Nuestras bandas criminales se atreven a casi todo: secuestrar, extorsionar, torturar, matar y desaparecer. A políticos, policías, militares, funcionarios, periodistas, activistas y ciudadanos. En actos individuales o en masacres que involucran a decenas de víctimas.
Todo eso hacen porque hay una impunidad atroz, porque casi no hay crimen que reciba castigo. Pero hay una raya que nadie cruza: atacar a un funcionario de la agencia antinarcóticos de Estados Unidos, la DEA.
Esto no siempre fue así. En 1985, Enrique Camarena, agente de la DEA desplegado en Guadalajara, fue secuestrado, torturado y asesinado por narcotraficantes mexicanos. Pero eso fue principio y fin del fenómeno. En los 33 años desde ese evento, han pasado por México algunos cientos de agentes de la DEA, operando en condiciones de altísimo riesgo, al filo de un violentísimo submundo criminal ¿Cuántos han sido asesinados? Exactamente cero.
Otras agencias del país vecino no tienen ese récord perfecto, pero casi: de 2007 a la fecha, en el peor periodo de violencia criminal de la historia reciente del país, han sido ejecutados en México tres representantes del gobierno federal de Estados Unidos. Tres de varios cientos.
¿Por qué tanto respeto? Por una sencilla razón: los narcos saben que si le tocan un pelo a un agente de Estados Unidos, la respuesta es feroz, inmediata e implacable. Luego del asesinato de Camarena, la DEA se encargó de cazar y apresar a absolutamente todos los involucrados en ese crimen: la venganza tomó una década, pero nadie quedó impune. Luego del ataque en contra de personal del consulado estadounidense en Ciudad Juárez en 2010, fueron detenidos en cuestión de horas más de 200 integrantes de la pandilla conocida como Barrio Azteca. Algo similar sucedió luego del homicidio de un agente de ICE en 2011: al cabo de unos días, estaban en la cárcel en Estados Unidos más de 500 integrantes de bandas presuntamente vinculadas a Los Zetas.

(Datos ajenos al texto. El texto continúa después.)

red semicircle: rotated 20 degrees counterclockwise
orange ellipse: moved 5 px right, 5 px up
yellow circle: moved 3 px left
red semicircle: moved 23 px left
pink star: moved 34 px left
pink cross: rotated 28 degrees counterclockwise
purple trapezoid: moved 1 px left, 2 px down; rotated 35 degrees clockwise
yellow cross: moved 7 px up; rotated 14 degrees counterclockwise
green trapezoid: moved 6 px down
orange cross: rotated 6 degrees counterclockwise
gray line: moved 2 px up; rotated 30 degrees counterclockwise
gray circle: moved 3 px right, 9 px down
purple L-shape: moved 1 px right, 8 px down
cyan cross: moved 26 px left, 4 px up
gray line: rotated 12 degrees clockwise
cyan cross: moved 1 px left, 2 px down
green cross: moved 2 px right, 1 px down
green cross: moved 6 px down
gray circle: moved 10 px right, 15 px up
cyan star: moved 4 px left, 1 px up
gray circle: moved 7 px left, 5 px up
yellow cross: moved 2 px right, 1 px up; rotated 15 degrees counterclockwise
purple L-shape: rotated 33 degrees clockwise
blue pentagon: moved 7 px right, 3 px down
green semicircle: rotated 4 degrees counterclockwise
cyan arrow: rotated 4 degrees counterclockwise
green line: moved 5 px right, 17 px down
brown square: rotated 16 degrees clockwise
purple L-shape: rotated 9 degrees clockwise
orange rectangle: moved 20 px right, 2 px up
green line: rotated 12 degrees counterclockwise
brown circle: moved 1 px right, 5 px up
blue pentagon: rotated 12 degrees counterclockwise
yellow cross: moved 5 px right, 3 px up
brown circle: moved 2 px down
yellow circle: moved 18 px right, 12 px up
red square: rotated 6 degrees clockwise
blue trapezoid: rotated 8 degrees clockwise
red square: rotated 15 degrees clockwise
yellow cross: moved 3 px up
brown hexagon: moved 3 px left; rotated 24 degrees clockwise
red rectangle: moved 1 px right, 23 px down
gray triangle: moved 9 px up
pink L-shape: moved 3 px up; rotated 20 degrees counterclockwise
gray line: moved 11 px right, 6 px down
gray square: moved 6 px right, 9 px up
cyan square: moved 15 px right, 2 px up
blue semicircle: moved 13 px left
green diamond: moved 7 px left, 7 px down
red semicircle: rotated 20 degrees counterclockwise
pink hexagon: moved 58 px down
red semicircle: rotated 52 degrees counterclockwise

Esa amenaza sirve de manto protector para un número limitado de personas, pero podría potencialmente extenderse. ¿Qué pasaría si el gobierno de Estados Unidos le comunicara a los grupos criminales, por los canales que quieran (públicos o discretos), que ciertos actos cometidos en contra de la población mexicana (por ejemplo, una masacre con diez y más víctimas) detonaría una respuesta similar a la que habría en caso de un atentado en contra de personal estadounidense? Posiblemente, los delincuentes se la pensarían dos veces antes de cometer un acto de ese género, sin que las autoridades mexicanas tuvieran que hacer gran cosa.
¿Nos haría un favor de ese tipo el gobierno de Estados Unidos en la era de Trump? No sin exigir concesiones importantes en materia migratoria, comercial o de seguridad. Y esas concesiones pudieran resultar inaceptables para México.
Pero, dados los niveles prevalecientes de violencia, dada la escalada homicida que vive el país, tal vez sería hora de empezar a considerar todos los instrumentos disponibles. Usar instituciones externas como una posible palanca de pacificación no nos quita la obligación de construir las propias. Pero si existe la posibilidad de que una advertencia de nuestros presuntos aliados evite algunas tragedias, ¿no estamos obligados a explorarla al menos?